◆ Work order ◆
Take the entries below and retype them word for word, excluding the images.
Extracted records section start
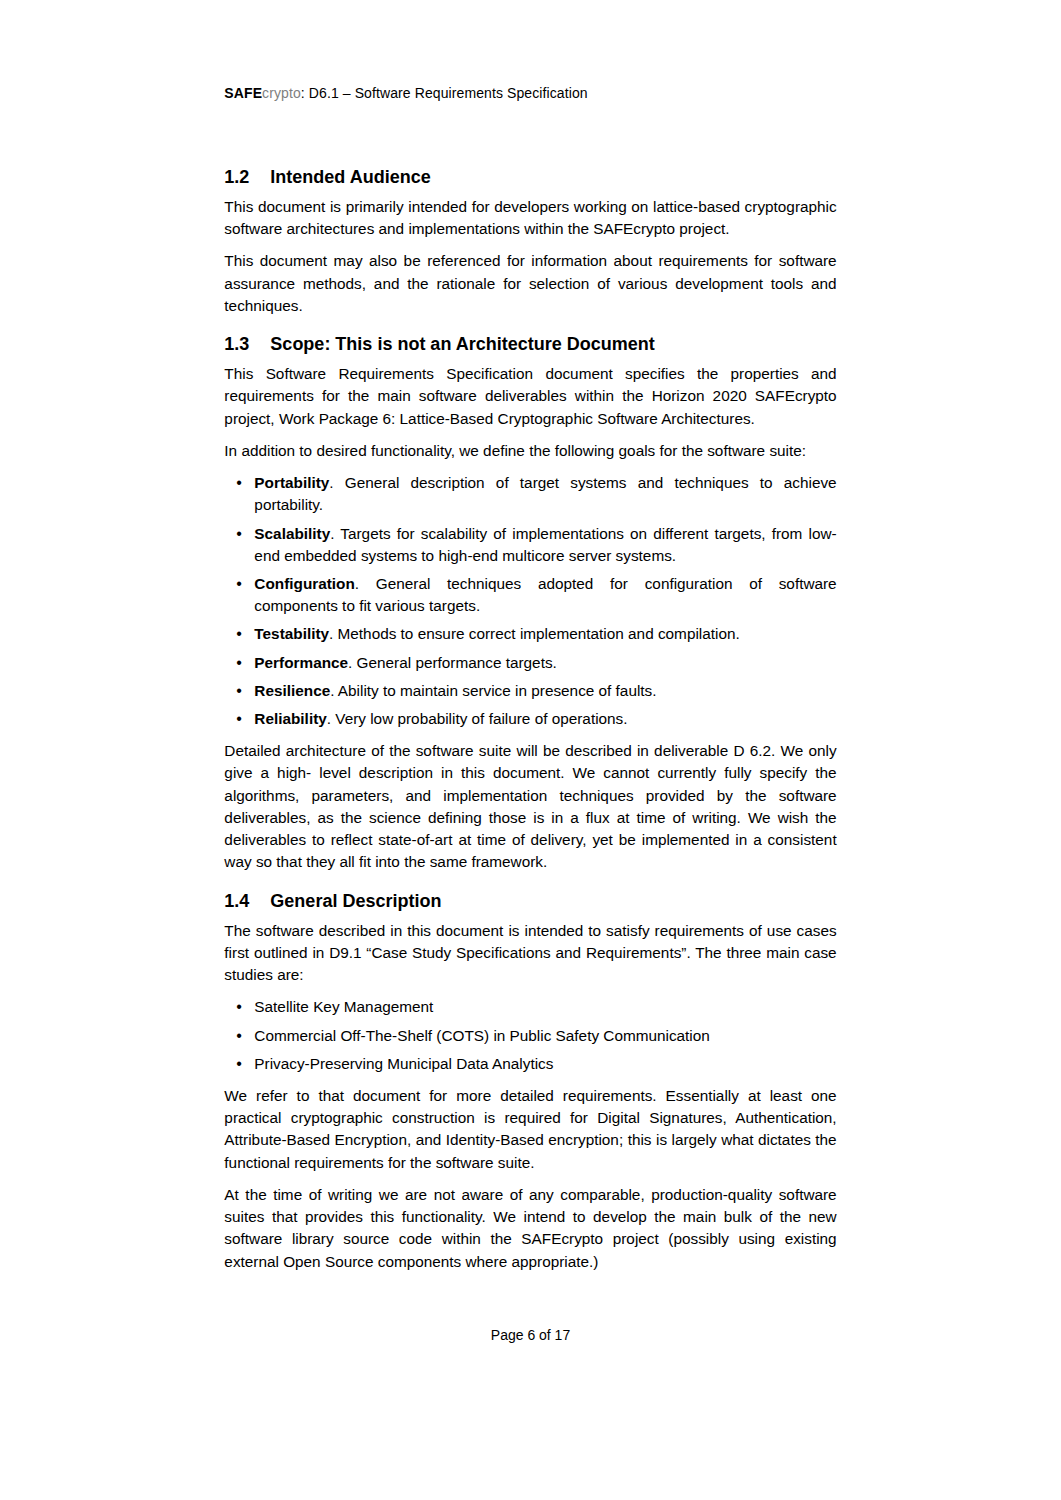SAFE crypto: D6.1 – Software Requirements Specification
1.2 Intended Audience
This document is primarily intended for developers working on lattice-based cryptographic software architectures and implementations within the SAFEcrypto project.
This document may also be referenced for information about requirements for software assurance methods, and the rationale for selection of various development tools and techniques.
1.3 Scope: This is not an Architecture Document
This Software Requirements Specification document specifies the properties and requirements for the main software deliverables within the Horizon 2020 SAFEcrypto project, Work Package 6: Lattice-Based Cryptographic Software Architectures.
In addition to desired functionality, we define the following goals for the software suite:
Portability. General description of target systems and techniques to achieve portability.
Scalability. Targets for scalability of implementations on different targets, from low-end embedded systems to high-end multicore server systems.
Configuration. General techniques adopted for configuration of software components to fit various targets.
Testability. Methods to ensure correct implementation and compilation.
Performance. General performance targets.
Resilience. Ability to maintain service in presence of faults.
Reliability. Very low probability of failure of operations.
Detailed architecture of the software suite will be described in deliverable D 6.2. We only give a high- level description in this document. We cannot currently fully specify the algorithms, parameters, and implementation techniques provided by the software deliverables, as the science defining those is in a flux at time of writing. We wish the deliverables to reflect state-of-art at time of delivery, yet be implemented in a consistent way so that they all fit into the same framework.
1.4 General Description
The software described in this document is intended to satisfy requirements of use cases first outlined in D9.1 “Case Study Specifications and Requirements”. The three main case studies are:
Satellite Key Management
Commercial Off-The-Shelf (COTS) in Public Safety Communication
Privacy-Preserving Municipal Data Analytics
We refer to that document for more detailed requirements. Essentially at least one practical cryptographic construction is required for Digital Signatures, Authentication, Attribute-Based Encryption, and Identity-Based encryption; this is largely what dictates the functional requirements for the software suite.
At the time of writing we are not aware of any comparable, production-quality software suites that provides this functionality. We intend to develop the main bulk of the new software library source code within the SAFEcrypto project (possibly using existing external Open Source components where appropriate.)
Page 6 of 17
Extracted records section end
◆ Solution ◆
SAFE crypto: D6.1 – Software Requirements Specification
1.2 Intended Audience
This document is primarily intended for developers working on lattice-based cryptographic software architectures and implementations within the SAFEcrypto project.
This document may also be referenced for information about requirements for software assurance methods, and the rationale for selection of various development tools and techniques.
1.3 Scope: This is not an Architecture Document
This Software Requirements Specification document specifies the properties and requirements for the main software deliverables within the Horizon 2020 SAFEcrypto project, Work Package 6: Lattice-Based Cryptographic Software Architectures.
In addition to desired functionality, we define the following goals for the software suite:
Portability. General description of target systems and techniques to achieve portability.
Scalability. Targets for scalability of implementations on different targets, from low-end embedded systems to high-end multicore server systems.
Configuration. General techniques adopted for configuration of software components to fit various targets.
Testability. Methods to ensure correct implementation and compilation.
Performance. General performance targets.
Resilience. Ability to maintain service in presence of faults.
Reliability. Very low probability of failure of operations.
Detailed architecture of the software suite will be described in deliverable D 6.2. We only give a high- level description in this document. We cannot currently fully specify the algorithms, parameters, and implementation techniques provided by the software deliverables, as the science defining those is in a flux at time of writing. We wish the deliverables to reflect state-of-art at time of delivery, yet be implemented in a consistent way so that they all fit into the same framework.
1.4 General Description
The software described in this document is intended to satisfy requirements of use cases first outlined in D9.1 “Case Study Specifications and Requirements”. The three main case studies are:
Satellite Key Management
Commercial Off-The-Shelf (COTS) in Public Safety Communication
Privacy-Preserving Municipal Data Analytics
We refer to that document for more detailed requirements. Essentially at least one practical cryptographic construction is required for Digital Signatures, Authentication, Attribute-Based Encryption, and Identity-Based encryption; this is largely what dictates the functional requirements for the software suite.
At the time of writing we are not aware of any comparable, production-quality software suites that provides this functionality. We intend to develop the main bulk of the new software library source code within the SAFEcrypto project (possibly using existing external Open Source components where appropriate.)
Page 6 of 17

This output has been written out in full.